Je crois, reprit Valville, que je vois de loin le carrosse de ma mère. Il ne se trompait pas ; et madame de Miran ne l’envoyait plus tôt qu’elle ne l’avait dit que pour avertir Valville que M. de Climal était mort.

Il reçut cette nouvelle avec beaucoup de douleur ; elle m’affligea moi-même très sérieusement ; les dernières actions du défunt me l’avaient rendu cher, et je pleurai de tout mon cœur.

Je descendis alors du carrosse de Valville, à qui je le laissai ; il renvoya l’équipage de madame de Fare, et je me mis dans celui de madame de Miran, dont le cocher avait ordre de me ramener au couvent, où j’arrivai fort abattue, et roulant mille tristes pensées dans ma tête.

Je fus trois jours sans voir personne de chez madame de Miran.
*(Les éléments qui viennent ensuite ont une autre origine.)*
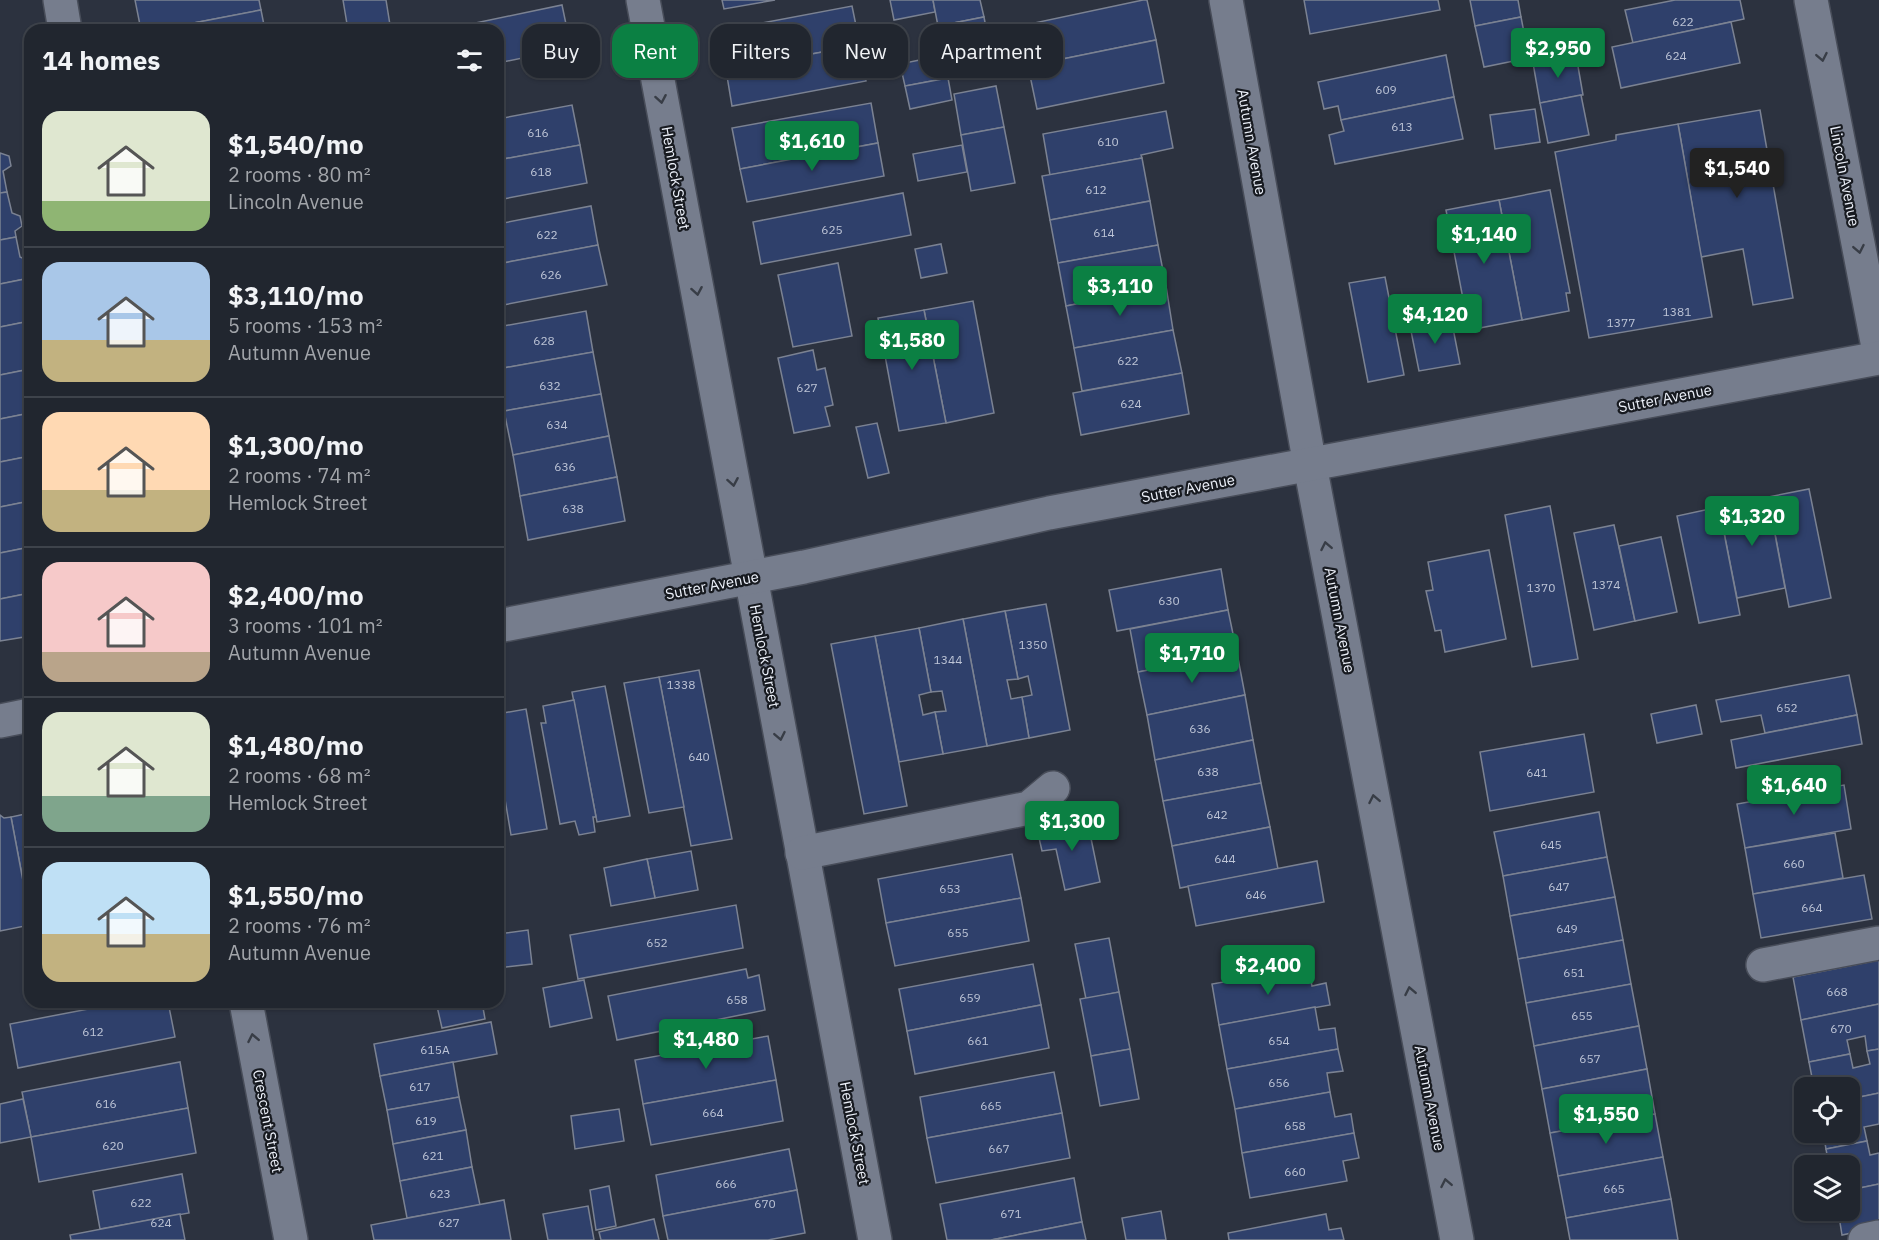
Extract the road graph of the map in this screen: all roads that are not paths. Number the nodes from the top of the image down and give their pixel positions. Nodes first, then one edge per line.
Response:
1 (60, 0) edge
2 (643, 0) edge
3 (1226, 0) edge
4 (1811, 0) edge
5 (64, 24) edge
6 (1879, 352) edge
7 (1879, 358) edge
8 (1310, 465) junction
9 (750, 578) junction
10 (504, 625) edge
11 (24, 716) edge
12 (0, 721) edge
13 (1053, 788) dead end
14 (802, 853) junction
15 (1879, 943) edge
16 (1763, 965) dead end
17 (247, 1008) edge
18 (1879, 1237) edge
19 (291, 1240) edge
20 (875, 1240) edge
21 (1457, 1240) edge
22 (1865, 1240) edge

1 - 5 street
2 -> 9 street, Hemlock Street
3 - 8 street, Autumn Avenue
4 -> 6 street, Lincoln Avenue
7 - 8 street, Sutter Avenue
8 - 9 street, Sutter Avenue
21 -> 8 street, Autumn Avenue
9 - 10 street, Sutter Avenue
9 -> 14 street, Hemlock Street
11 - 12 street
13 - 14 street
14 - 20 street, Hemlock Street
15 - 16 street
19 -> 17 street, Crescent Street
18 - 22 street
Le quatrième, au matin, un laquais vint de sa part me dire qu’elle avait été incommodée, et que je la verrais le lendemain ; et dans l’instant que je quittais ce domestique, il tira mystérieusement de sa roche un billet que Valville l’avait chargé de me donner, et que j’allai lire dans ma chambre.
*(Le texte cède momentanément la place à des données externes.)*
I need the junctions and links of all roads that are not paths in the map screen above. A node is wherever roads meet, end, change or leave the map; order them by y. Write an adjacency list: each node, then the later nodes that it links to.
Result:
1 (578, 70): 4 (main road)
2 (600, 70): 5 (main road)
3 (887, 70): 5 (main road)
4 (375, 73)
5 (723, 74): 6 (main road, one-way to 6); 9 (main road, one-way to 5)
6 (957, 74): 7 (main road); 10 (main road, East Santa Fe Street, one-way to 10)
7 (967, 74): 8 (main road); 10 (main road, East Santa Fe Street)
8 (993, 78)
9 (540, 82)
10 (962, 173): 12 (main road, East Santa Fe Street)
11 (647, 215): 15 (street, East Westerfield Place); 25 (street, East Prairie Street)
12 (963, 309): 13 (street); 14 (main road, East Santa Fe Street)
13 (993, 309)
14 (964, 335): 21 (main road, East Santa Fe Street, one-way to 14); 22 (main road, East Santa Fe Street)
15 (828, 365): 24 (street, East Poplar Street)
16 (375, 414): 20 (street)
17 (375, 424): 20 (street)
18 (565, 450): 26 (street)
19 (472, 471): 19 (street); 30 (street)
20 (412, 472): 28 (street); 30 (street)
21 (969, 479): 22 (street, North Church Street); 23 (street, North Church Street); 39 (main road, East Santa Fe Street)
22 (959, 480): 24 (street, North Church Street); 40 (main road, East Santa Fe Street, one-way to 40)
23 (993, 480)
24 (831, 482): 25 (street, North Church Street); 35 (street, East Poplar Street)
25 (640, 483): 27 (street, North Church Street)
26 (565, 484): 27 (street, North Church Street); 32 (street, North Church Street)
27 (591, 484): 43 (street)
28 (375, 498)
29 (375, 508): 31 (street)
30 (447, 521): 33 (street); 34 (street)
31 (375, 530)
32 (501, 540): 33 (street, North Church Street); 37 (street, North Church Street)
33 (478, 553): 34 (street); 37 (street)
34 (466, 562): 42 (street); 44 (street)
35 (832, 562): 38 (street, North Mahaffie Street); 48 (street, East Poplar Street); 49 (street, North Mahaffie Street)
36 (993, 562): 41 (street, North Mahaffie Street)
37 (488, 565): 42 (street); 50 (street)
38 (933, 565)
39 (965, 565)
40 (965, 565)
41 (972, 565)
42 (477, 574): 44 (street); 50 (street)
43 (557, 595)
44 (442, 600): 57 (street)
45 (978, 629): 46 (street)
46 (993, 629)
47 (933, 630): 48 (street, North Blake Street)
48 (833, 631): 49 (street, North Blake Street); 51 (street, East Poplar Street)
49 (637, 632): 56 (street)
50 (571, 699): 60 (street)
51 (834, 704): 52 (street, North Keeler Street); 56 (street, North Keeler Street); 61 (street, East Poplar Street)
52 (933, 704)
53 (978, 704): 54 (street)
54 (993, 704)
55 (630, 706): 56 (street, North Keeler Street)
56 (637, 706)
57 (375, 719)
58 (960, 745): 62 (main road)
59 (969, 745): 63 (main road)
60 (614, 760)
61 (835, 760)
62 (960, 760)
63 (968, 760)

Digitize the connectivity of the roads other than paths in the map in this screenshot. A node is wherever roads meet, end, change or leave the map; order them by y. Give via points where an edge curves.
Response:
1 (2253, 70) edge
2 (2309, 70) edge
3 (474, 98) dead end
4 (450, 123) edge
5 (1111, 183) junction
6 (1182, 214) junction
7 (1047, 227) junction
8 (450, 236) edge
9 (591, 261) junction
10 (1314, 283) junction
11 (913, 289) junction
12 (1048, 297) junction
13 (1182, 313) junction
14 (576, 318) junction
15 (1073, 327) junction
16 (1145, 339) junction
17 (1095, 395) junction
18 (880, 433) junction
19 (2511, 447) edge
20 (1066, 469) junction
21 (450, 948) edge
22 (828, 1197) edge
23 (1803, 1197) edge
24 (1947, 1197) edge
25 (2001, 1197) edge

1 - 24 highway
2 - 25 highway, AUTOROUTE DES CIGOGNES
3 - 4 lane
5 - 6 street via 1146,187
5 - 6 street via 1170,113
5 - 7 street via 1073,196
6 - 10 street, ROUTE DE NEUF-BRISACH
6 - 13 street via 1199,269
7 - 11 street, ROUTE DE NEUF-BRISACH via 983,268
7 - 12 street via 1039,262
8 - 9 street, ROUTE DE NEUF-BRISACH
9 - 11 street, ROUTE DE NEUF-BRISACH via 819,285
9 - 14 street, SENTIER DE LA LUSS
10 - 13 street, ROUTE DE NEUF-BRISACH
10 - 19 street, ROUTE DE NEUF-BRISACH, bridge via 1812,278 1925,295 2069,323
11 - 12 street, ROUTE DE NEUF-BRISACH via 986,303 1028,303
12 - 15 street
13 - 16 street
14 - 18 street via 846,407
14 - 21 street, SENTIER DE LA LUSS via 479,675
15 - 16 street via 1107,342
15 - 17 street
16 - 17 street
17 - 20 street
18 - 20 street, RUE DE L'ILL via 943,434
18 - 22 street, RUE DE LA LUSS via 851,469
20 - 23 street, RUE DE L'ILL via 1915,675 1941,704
Je n’ai pas instruit ma mère de l’accident qui vous est arrivé chez madame de Fare, m’y disait-il. Peut-être cette dame sera-t-elle discrète en faveur de sa fille, qui l’en aura fortement pressée ; et, dans l’espérance que j’en ai, j’ai cru devoir cacher à ma mère une aventure qu’il vaut mieux qu’elle ignore, s’il est possible, et qui ne servirait qu’à l’inquiéter. Elle vous verra demain, m’a-t-elle dit ; j’ai parlé à la Dutour, je l’ai mise dans nos intérêts ; rien n’a encore transpiré. Gardez-vous, de votre côté, je vous prie, de rien dire à ma mère. Voilà quelle était à peu près la substance de son billet, que je lus en secouant la tête à l’endroit où il me recommandait le silence.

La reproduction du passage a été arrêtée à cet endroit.